**THE PROBLEM**
Which of the lines below include the word "Завтрак"? Pull each one out.

Image comparison data
····················
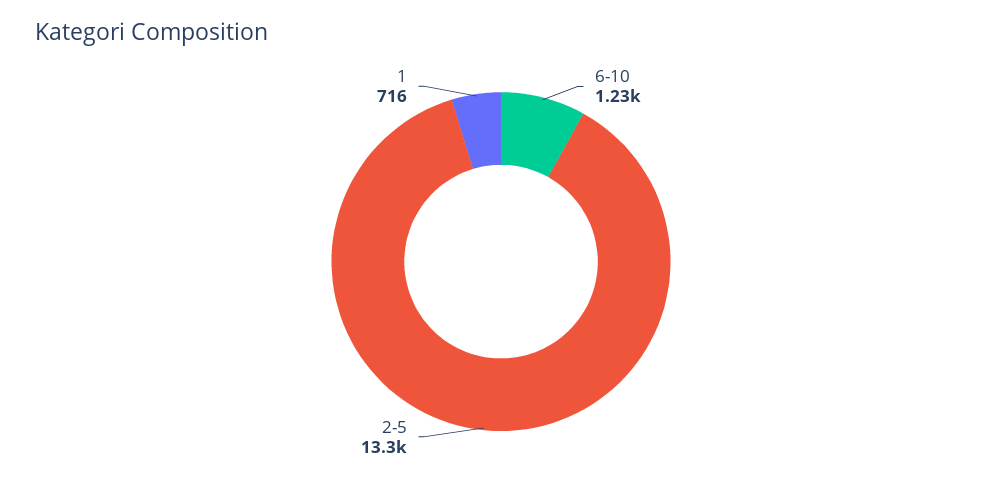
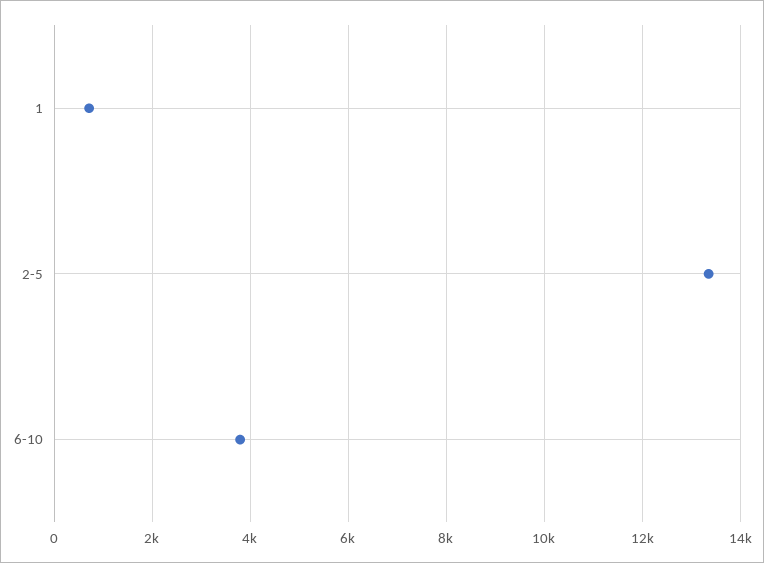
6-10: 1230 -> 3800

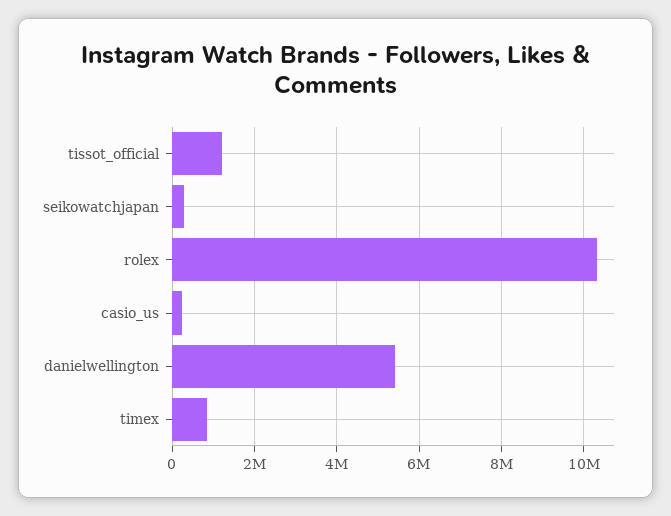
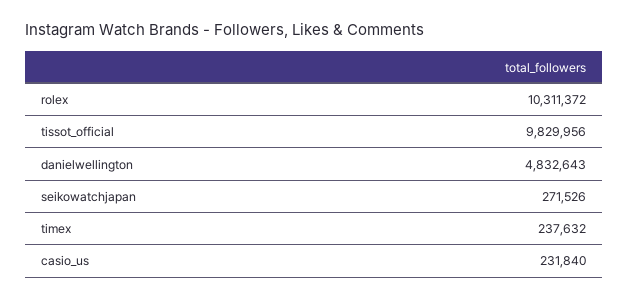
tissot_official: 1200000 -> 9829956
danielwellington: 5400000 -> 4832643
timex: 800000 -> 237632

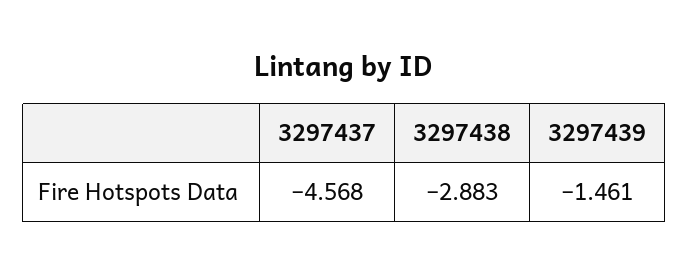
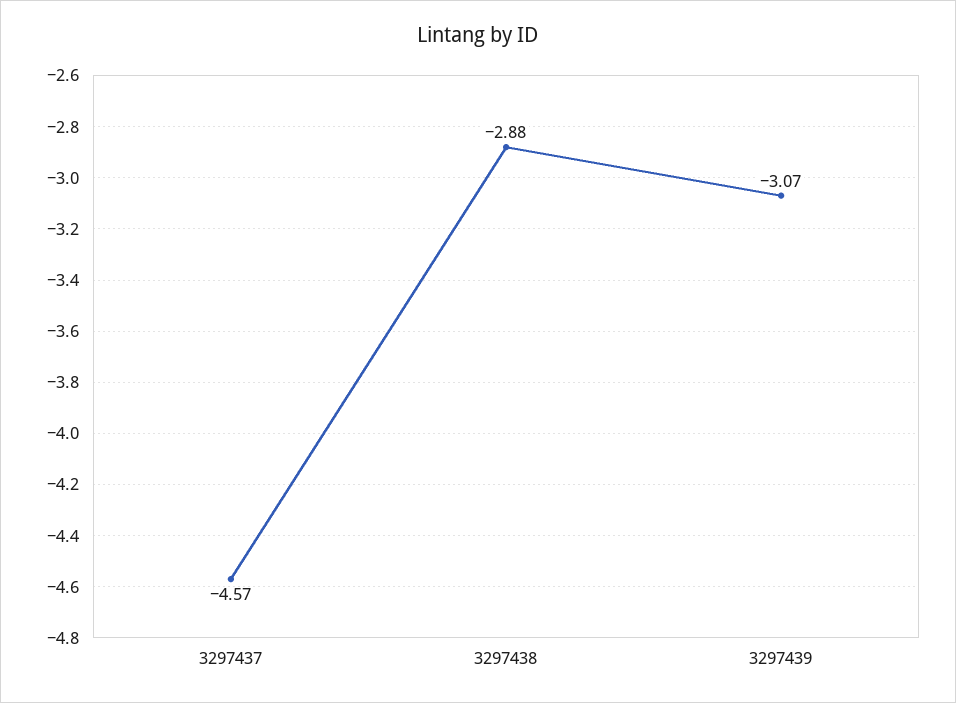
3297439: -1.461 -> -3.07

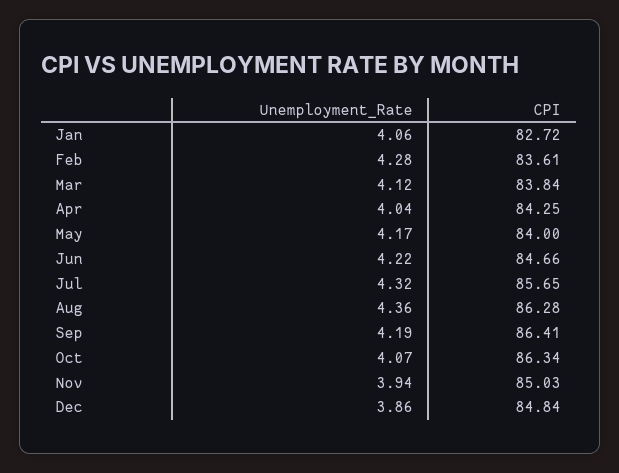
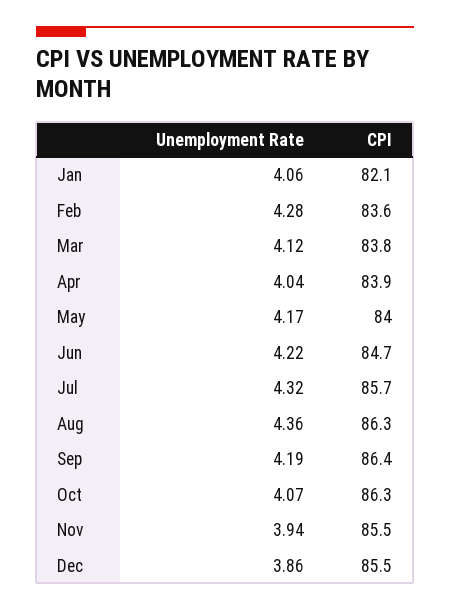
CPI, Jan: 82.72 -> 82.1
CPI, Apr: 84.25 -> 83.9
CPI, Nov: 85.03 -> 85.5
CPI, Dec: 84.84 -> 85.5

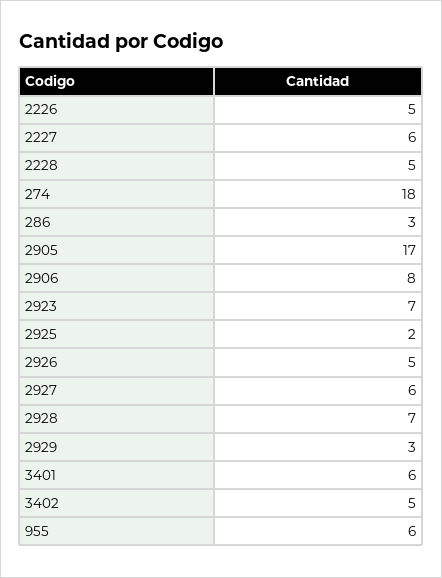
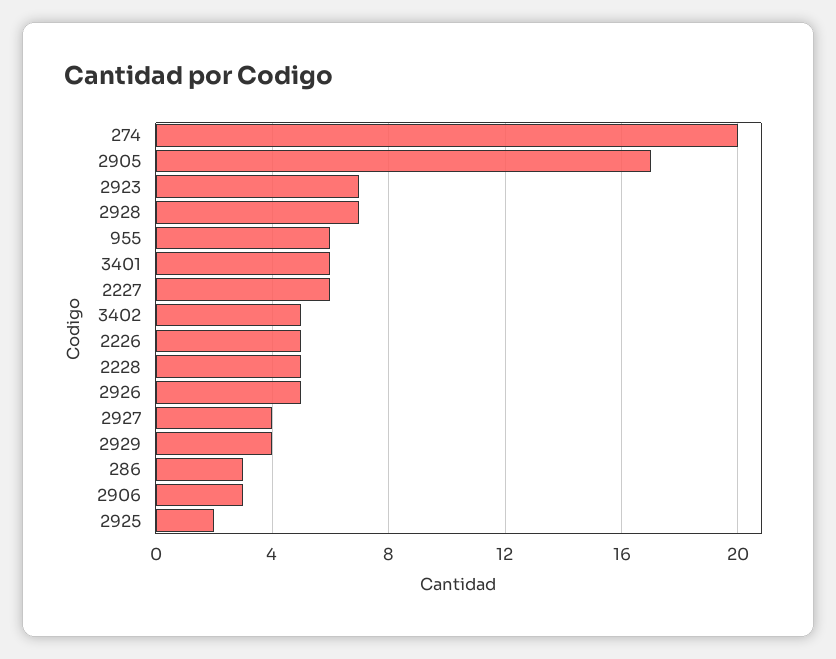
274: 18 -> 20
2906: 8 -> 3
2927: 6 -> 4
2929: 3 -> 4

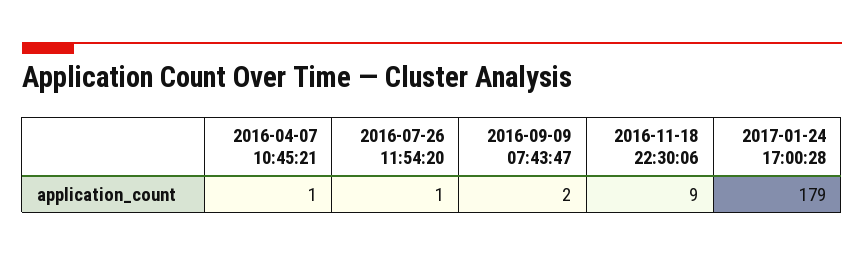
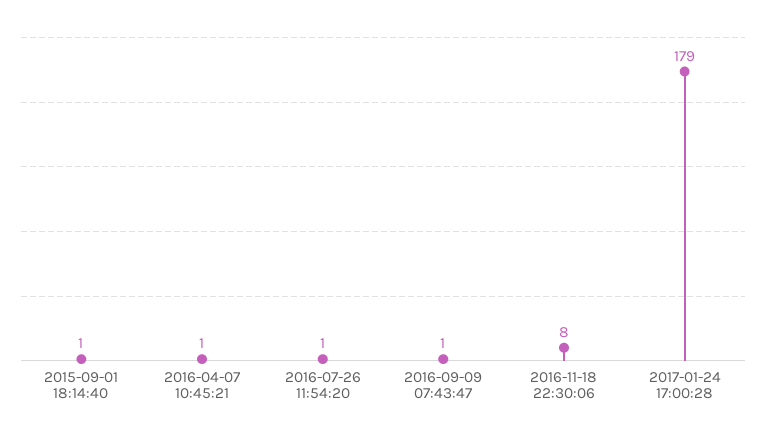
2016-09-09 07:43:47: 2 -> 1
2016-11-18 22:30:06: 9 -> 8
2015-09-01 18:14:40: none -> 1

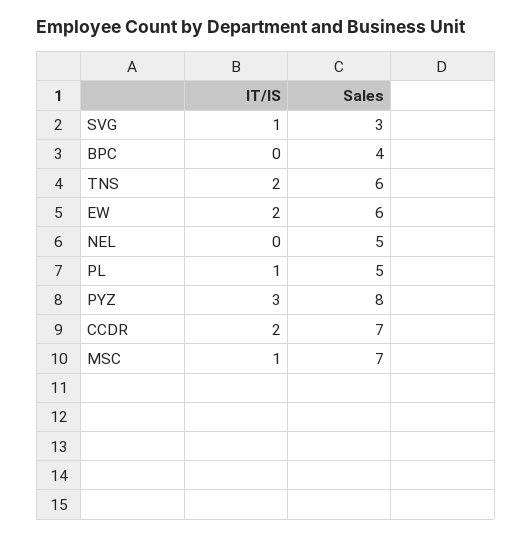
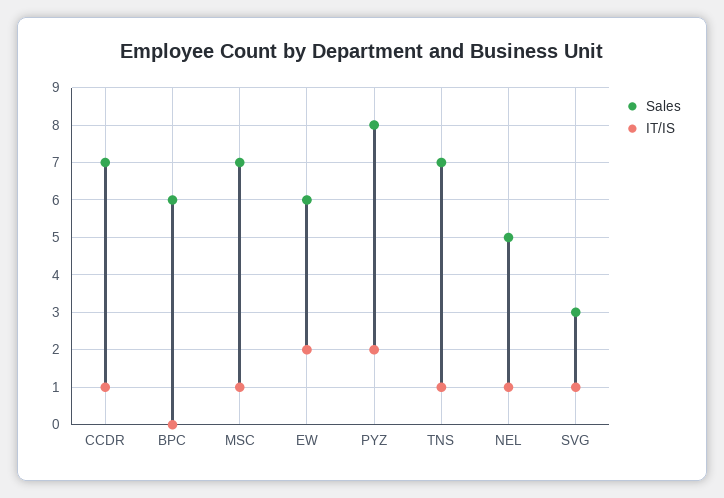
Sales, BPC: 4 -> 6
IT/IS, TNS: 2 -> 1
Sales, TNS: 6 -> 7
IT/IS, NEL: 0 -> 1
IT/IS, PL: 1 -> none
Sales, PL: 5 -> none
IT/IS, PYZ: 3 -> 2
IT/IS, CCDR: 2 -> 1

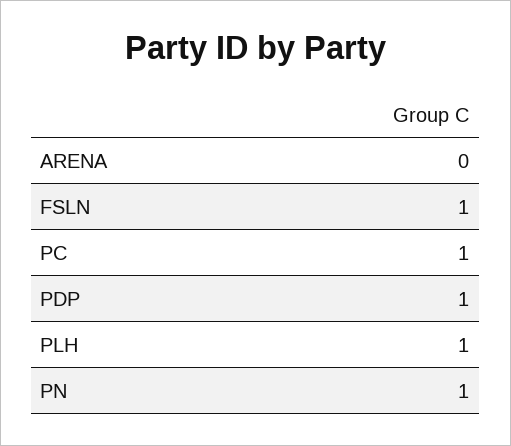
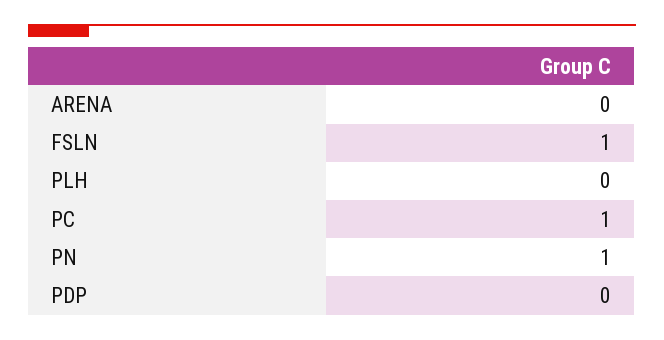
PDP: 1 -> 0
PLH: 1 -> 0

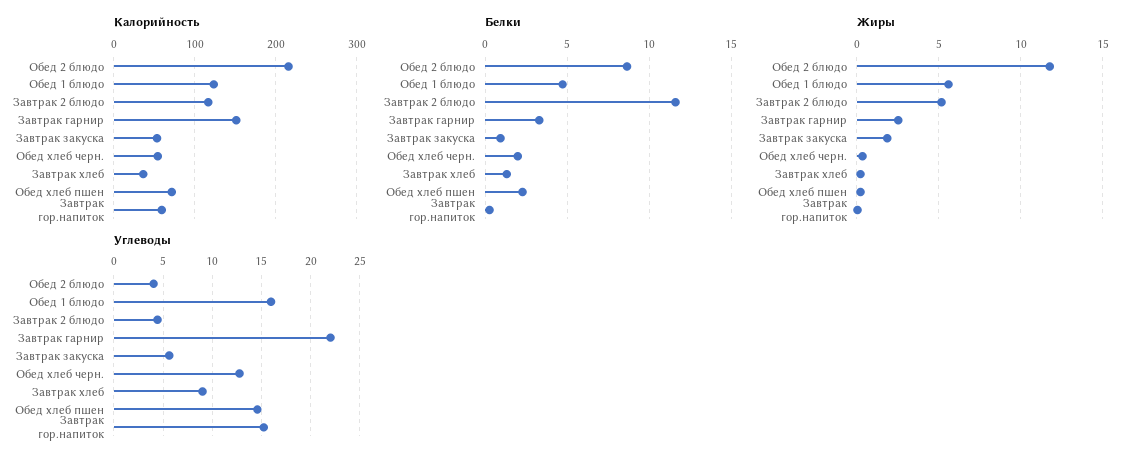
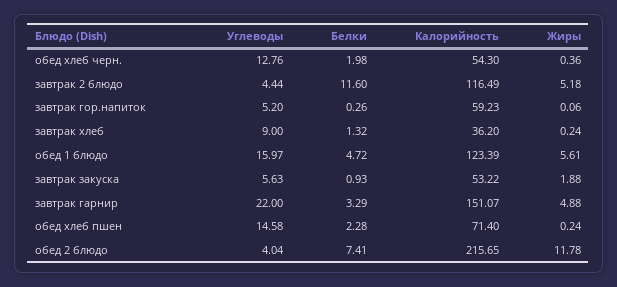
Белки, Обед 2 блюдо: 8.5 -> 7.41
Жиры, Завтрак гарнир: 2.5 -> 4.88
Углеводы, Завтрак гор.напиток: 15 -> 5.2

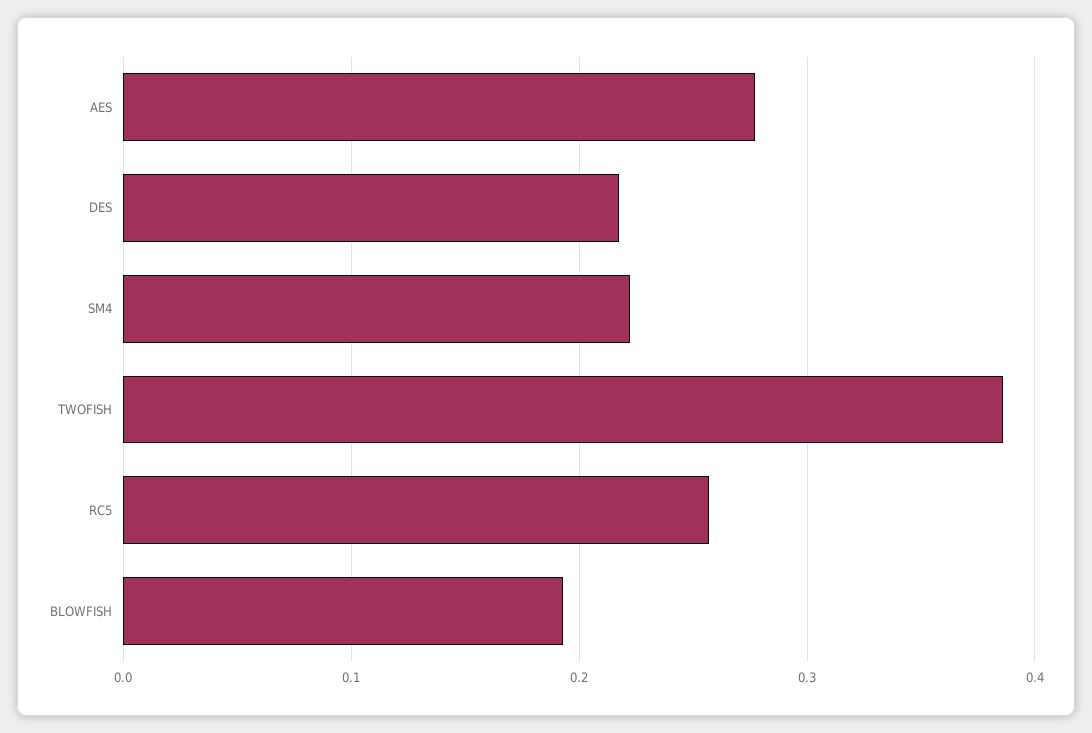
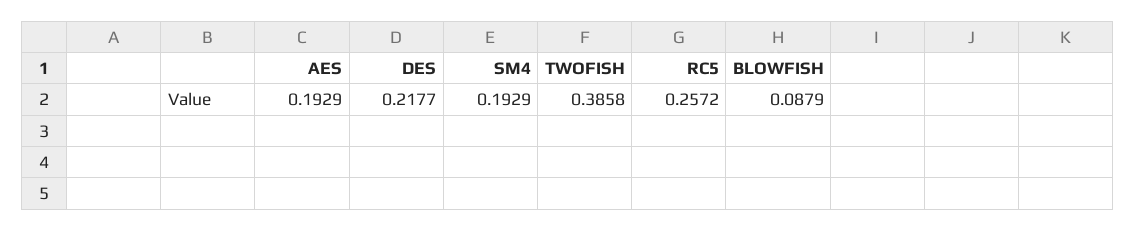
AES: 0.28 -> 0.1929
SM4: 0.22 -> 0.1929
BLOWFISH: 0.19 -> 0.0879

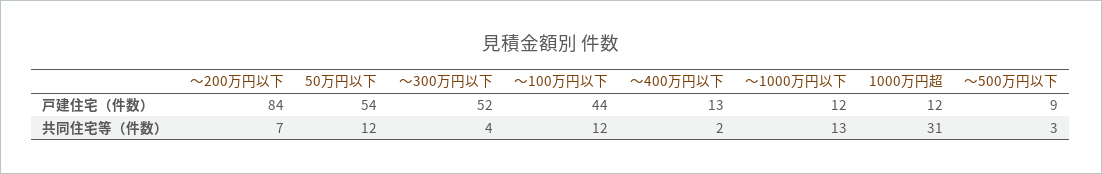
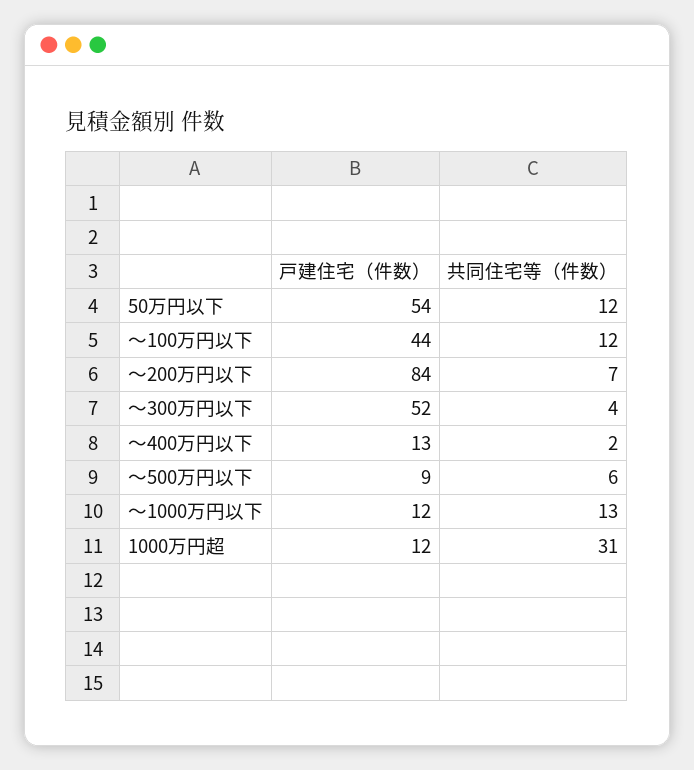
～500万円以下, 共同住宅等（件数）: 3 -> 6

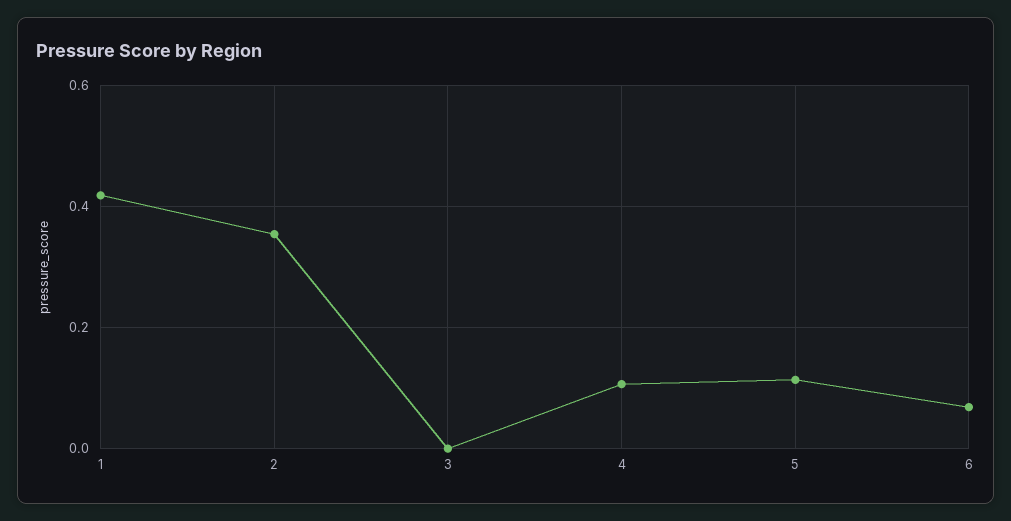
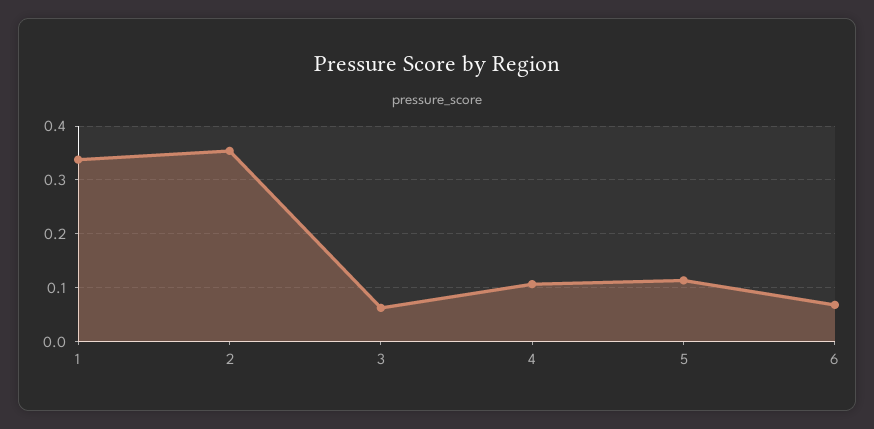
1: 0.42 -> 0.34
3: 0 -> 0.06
····················
**REPLY TO THE TASK**
Жиры, Завтрак гарнир: 2.5 -> 4.88
Углеводы, Завтрак гор.напиток: 15 -> 5.2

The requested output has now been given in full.